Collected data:
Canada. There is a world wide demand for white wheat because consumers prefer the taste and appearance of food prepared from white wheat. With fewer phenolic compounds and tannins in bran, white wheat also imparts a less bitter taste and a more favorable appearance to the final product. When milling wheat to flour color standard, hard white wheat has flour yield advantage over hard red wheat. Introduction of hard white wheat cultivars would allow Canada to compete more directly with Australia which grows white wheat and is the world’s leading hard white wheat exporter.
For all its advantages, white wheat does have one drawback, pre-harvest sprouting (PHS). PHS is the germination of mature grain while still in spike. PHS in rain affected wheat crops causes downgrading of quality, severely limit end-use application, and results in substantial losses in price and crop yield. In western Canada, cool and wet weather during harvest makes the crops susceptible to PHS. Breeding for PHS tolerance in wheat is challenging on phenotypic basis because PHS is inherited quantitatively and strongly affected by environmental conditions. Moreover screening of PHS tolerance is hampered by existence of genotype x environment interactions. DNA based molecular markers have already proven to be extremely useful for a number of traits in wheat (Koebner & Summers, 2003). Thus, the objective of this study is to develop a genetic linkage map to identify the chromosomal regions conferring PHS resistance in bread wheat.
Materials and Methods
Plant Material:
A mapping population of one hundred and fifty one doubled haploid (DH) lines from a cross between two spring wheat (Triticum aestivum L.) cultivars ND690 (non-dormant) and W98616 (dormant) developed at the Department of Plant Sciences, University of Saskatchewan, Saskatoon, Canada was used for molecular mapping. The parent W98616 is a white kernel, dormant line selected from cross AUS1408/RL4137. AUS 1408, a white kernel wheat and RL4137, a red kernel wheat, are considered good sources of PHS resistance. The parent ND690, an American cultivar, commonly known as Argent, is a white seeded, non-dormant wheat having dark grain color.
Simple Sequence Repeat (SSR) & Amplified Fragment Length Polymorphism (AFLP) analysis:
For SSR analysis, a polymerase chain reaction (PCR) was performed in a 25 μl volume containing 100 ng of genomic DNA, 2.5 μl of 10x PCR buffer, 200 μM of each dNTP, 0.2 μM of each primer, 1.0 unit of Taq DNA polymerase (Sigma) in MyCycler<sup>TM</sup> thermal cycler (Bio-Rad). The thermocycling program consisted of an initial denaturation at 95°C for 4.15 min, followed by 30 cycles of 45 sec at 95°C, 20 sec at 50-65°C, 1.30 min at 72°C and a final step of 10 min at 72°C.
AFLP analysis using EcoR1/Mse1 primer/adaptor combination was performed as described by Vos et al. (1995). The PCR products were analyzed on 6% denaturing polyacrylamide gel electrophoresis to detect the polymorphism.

*Directions*
Among the records above, find the lines where the word "AFLP" appears and copy them.

*Expected output*
Simple Sequence Repeat (SSR) & Amplified Fragment Length Polymorphism (AFLP) analysis:
AFLP analysis using EcoR1/Mse1 primer/adaptor combination was performed as described by Vos et al. (1995). The PCR products were analyzed on 6% denaturing polyacrylamide gel electrophoresis to detect the polymorphism.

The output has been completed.